Material de Lectura

Nota introductoria

La vida es como uno la piensa, luego
si uno la piensa mala se vuelve loco
de desesperación.
Ramos Sucre, carta a Lorenzo Ramos

Se ha escrito mucho sobre José Antonio Ramos Sucre (Venezuela 1890-Ginebra 1930) y en Venezuela se le profesa culto público y secreto que lectores de otras regiones compartimos en alguna de las dos modalidades. Ante estos cultos no sé qué sentiría Ramos Sucre, aunque él mismo vaticinara que "después" tendría lectores, porque su reino no es de este mundo. Su "después", su "tiempo futuro" no somos nosotros, evidentemente, como su "ahora" no era el de sus coetáneos. Ramos Sucre tiene su "hoy" particular, su "mañana" propio, su "ayer" exclusivo, su realidad no se nos parece.
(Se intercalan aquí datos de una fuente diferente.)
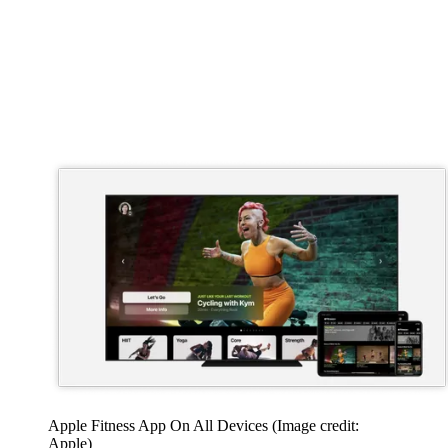
Apple Fitness App On All Devices
(Image credit:
Apple)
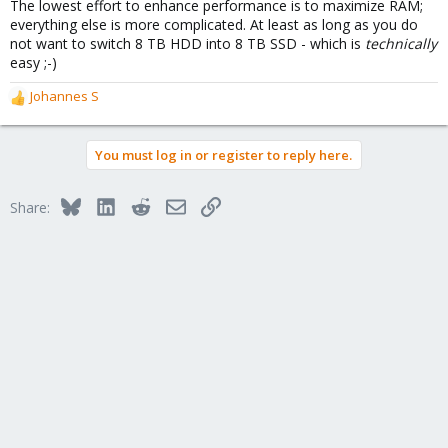
The lowest effort to enhance performance is to maximize RAM;
everything else is more complicated. At least as long as you do
not want to switch 8 TB HDD into 8 TB SSD - which is
technically
easy ;-)
Johannes S
R
e
a
You must log in or register to reply here.
c
t
i
Bluesky
LinkedIn
Reddit
Email
Link
Share:
o
n
s
:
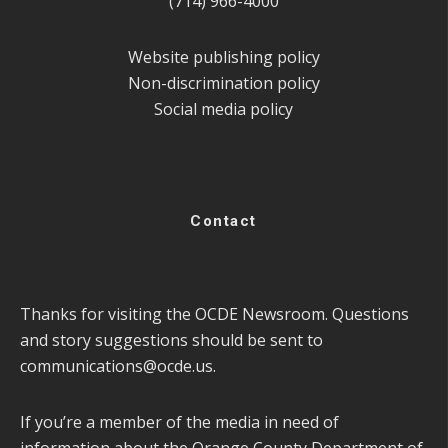
(714) 966-4000
Website publishing policy
Non-discrimination policy
Social media policy
Contact
Thanks for visiting the OCDE Newsroom. Questions
and story suggestions should be sent to
communications@ocde.us
.
If you’re a member of the media in need of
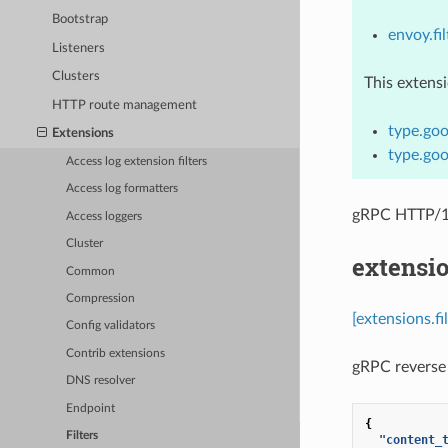
Bootstrap
envoy.fil
Listeners
Clusters
This extens
HTTP route management
type.goo
Extensions
type.goo
Access log extension filters
Access log formatters
gRPC HTTP/1.
Access loggers
Cluster
extensio
Common
Compression
[extensions.fi
Config validators
Contrib extensions
gRPC reverse 
DNS resolver
Endpoint
{
Filters
"content_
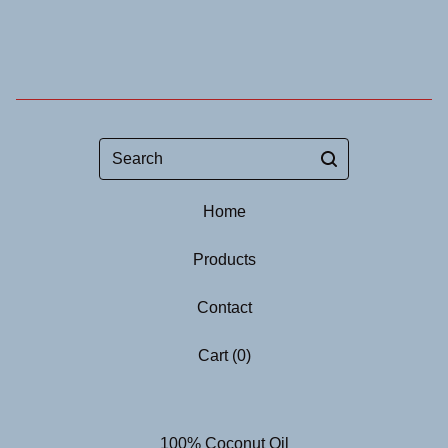
Search
Home
Products
Contact
Cart (
0
)
100% Coconut Oil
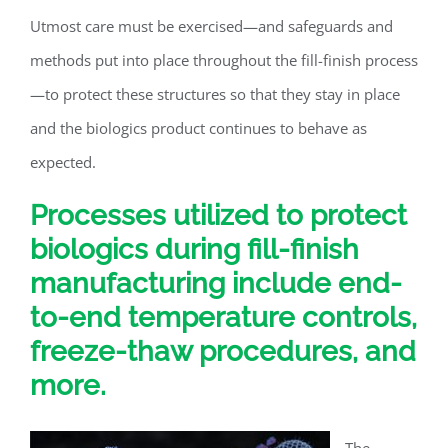
Utmost care must be exercised—and safeguards and
methods put into place throughout the fill-finish process
—to protect these structures so that they stay in place
and the biologics product continues to behave as
expected.
Processes utilized to protect
biologics during fill-finish
manufacturing include end-
to-end temperature controls,
freeze-thaw procedures, and
more.
The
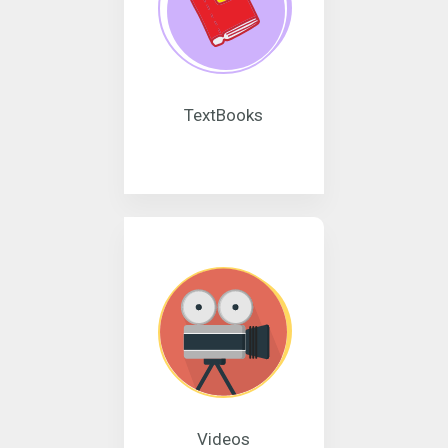
TextBooks
Videos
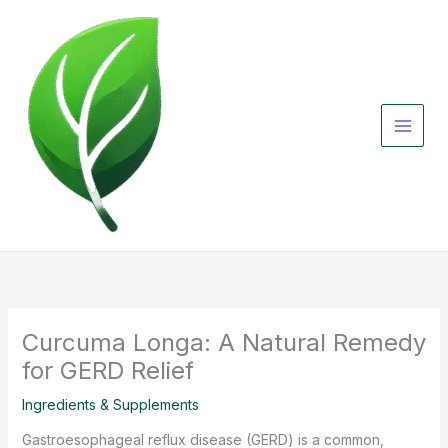
Skip
to
content
Curcuma Longa: A Natural Remedy
for GERD Relief
Ingredients & Supplements
Gastroesophageal reflux disease (GERD) is a common,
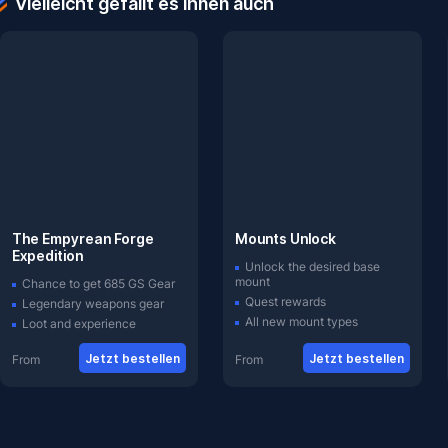
Vielleicht gefällt es Ihnen auch
The Empyrean Forge
Mounts Unlock
Expedition
Unlock the desired base
mount
Chance to get 685 GS Gear
Quest rewards
Legendary weapons gear
All new mount types
Loot and experience
Jetzt bestellen
Jetzt bestellen
From
From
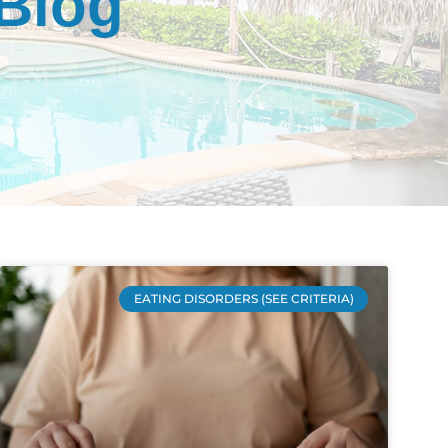
 Blog
EATING DISORDERS (SEE CRITERIA)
La casa que él fundó, por serle el mundo inhabitable, está llena de compartimentos secretos: secretos por él, públicos en su verdad. Una verdad siempre despierta en la exaltación de la fantasía, realizada en defensa propia. La verdad de Ramos Sucre es la verdad de la fantasía, cierta echando mano de todos los confines de la tierra, de todas las edades, al trote de un "yo" que el autor hace andar como inexistente por dúctil, firme por preciso (siempre yo) actor o personaje. Fantasía dicta la ley, la forma, los cánones, los comportamientos, ceñido en un lenguaje preciso que le es propio, que es sólo de Ella, que le pertenece.

Ramos Sucre no sólo tiene un mundo propio sino su propio mundo. El de los demás le parece inhabitable: José Balza explica su insomnio diciendo que él era la única conciencia despierta en Venezuela en los negros años de la dictadura de Juan Vicente Gómez, y que no podía darse el lujo de dormir. Claro, nadie resiste no dormir durante años. A los cuarenta años de edad, después de haber estado literalmente despierto durante nueve, Ramos Sucre termina con su vida.

Terminó con su vida, pero no acabó con su propio mundo: un mundo complejo, transitado por múltiples habitantes (la mayoría de ellos "yo"), un rico universo verbal siempre —como él— despierto, todo bajo el sol quemante de la muerte, como si hubiera muerto antes, como si por ello no pudiera cumplirse su deseo: "yo quiero escapar de los hombres hasta después de muerto, y tengo ordenado que este edificio desaparezca, al día siguiente de tirar mi vida, y junto con mi cadáver, en medio de un torbellino de llamas".

Porque desde antes de morir, Ramos Sucre había elegido para fincar su propio mundo el territorio de la muerte. Él ha apostado todas sus cartas a la existencia imposible en la muerte. Y ha ganado. Vive, irritante y vigoroso, sentimental y racional, vive mezclando elementos, cambiando aquí y allá de tono, profuso y encerrado y parco y exultante, y aunque donde vive tampoco duerme nunca, no parece necesitar el sueño: ¿para qué dormir si se habita en la edificación que ha levantado la propia fantasía?